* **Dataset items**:
=== Section Start ===
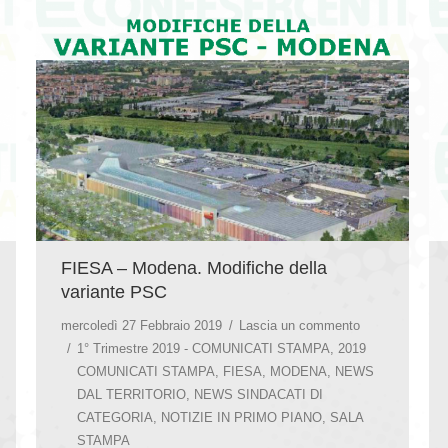
FIESA – Modena. Modifiche della
variante PSC
mercoledì 27 Febbraio 2019
Lascia un commento
1° Trimestre 2019 - COMUNICATI STAMPA
,
2019
COMUNICATI STAMPA
,
FIESA
,
MODENA
,
NEWS
DAL TERRITORIO
,
NEWS SINDACATI DI
CATEGORIA
,
NOTIZIE IN PRIMO PIANO
,
SALA
STAMPA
=== Section End ===
* **TASK TO COMPLETE**:
The answer should hold exactly the lines running from the one with "DAL TERRITORIO" to the final line of the data, both ends counted.

* **REPLY**:
DAL TERRITORIO
,
NEWS SINDACATI DI
CATEGORIA
,
NOTIZIE IN PRIMO PIANO
,
SALA
STAMPA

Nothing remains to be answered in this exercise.